WORK ORDER: Scan the material for the word "cycleway", then return every line where it appears.

TASK DATA:
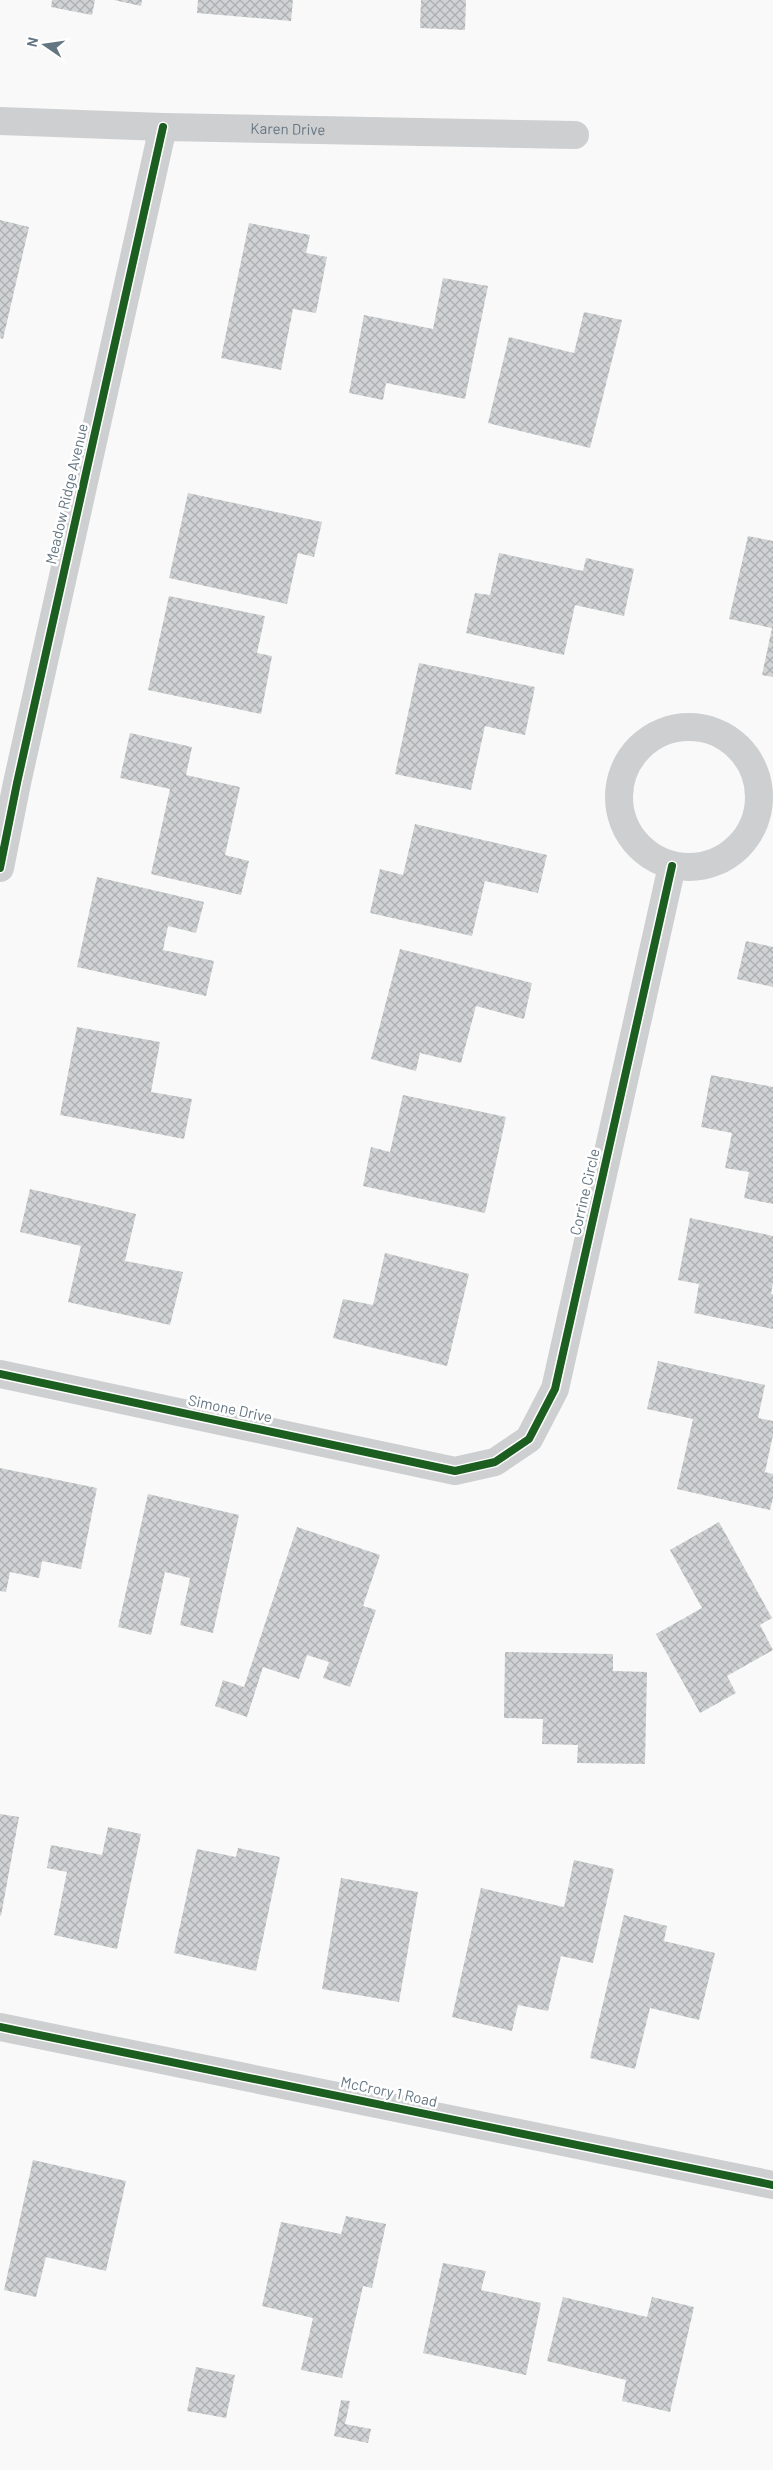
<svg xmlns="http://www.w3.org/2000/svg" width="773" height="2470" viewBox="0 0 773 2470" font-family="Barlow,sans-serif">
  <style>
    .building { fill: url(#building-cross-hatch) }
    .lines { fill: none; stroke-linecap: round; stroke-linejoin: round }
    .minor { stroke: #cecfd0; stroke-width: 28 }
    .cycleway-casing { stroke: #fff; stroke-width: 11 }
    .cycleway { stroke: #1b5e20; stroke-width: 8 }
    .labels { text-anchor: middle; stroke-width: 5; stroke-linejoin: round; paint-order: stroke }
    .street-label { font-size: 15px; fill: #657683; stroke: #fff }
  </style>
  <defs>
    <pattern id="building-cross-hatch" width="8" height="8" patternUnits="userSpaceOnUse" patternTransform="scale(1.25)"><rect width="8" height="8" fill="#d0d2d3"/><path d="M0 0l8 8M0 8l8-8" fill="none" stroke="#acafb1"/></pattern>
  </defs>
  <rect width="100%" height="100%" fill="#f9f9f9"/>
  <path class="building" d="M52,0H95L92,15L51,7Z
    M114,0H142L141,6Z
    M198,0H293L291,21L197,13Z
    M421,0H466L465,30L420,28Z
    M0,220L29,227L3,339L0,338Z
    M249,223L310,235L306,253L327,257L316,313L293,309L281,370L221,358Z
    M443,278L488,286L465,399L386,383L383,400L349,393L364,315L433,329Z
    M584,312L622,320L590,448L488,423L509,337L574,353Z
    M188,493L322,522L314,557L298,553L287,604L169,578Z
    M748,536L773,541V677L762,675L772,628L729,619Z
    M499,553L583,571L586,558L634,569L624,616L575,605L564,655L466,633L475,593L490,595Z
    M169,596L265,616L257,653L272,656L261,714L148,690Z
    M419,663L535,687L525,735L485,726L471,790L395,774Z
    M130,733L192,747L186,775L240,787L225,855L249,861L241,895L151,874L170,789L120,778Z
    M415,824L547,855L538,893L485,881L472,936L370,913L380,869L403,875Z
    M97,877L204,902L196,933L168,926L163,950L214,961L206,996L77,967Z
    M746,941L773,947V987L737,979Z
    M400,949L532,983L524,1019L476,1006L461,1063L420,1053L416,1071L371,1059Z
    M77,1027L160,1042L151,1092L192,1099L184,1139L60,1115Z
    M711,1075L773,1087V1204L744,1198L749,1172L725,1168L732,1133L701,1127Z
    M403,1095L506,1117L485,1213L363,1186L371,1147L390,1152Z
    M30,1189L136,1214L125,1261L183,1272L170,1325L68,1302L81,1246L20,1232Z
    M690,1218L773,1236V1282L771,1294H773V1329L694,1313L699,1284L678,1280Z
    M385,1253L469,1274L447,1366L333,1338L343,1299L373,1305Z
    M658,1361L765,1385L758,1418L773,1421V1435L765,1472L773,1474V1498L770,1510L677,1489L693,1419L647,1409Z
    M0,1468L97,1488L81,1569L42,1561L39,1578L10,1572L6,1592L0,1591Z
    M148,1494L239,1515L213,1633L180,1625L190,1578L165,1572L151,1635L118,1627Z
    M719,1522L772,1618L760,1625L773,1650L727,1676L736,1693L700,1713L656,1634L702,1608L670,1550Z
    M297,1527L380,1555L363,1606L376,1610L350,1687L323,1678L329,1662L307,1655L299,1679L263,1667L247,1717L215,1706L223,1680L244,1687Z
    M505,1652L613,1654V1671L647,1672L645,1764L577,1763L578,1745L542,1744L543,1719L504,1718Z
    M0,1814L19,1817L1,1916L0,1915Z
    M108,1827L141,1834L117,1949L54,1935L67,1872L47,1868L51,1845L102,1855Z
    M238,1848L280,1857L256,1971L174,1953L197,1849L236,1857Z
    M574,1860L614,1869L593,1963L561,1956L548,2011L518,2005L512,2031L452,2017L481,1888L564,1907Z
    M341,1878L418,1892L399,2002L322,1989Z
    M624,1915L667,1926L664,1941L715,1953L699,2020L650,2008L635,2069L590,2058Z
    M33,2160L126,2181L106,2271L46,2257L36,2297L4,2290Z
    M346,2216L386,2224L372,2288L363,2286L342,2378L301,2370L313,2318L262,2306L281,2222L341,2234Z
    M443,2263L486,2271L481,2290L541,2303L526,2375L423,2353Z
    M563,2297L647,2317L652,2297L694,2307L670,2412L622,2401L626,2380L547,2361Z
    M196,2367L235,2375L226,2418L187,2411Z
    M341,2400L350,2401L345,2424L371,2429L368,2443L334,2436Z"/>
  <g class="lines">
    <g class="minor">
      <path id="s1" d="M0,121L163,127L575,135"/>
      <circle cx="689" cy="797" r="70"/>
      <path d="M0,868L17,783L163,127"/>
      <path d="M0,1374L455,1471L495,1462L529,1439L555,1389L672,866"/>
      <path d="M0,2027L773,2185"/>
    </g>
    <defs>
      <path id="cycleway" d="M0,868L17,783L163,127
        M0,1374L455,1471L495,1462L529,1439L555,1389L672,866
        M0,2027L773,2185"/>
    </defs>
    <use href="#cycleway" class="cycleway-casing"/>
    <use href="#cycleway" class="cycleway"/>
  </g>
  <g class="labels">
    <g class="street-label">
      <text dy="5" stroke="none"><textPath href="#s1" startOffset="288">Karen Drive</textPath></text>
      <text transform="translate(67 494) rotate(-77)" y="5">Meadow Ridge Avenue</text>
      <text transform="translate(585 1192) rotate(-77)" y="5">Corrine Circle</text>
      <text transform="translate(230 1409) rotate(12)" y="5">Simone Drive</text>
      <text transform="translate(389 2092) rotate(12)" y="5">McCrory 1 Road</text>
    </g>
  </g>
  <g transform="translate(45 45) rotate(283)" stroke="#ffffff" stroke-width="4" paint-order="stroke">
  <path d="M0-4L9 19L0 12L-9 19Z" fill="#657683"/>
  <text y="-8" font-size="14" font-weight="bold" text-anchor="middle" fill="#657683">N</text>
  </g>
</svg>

SOLUTION FOR THIS TASK:
    .cycleway-casing { stroke: #fff; stroke-width: 11 }
    .cycleway { stroke: #1b5e20; stroke-width: 8 }
      <path id="cycleway" d="M0,868L17,783L163,127
    <use href="#cycleway" class="cycleway-casing"/>
    <use href="#cycleway" class="cycleway"/>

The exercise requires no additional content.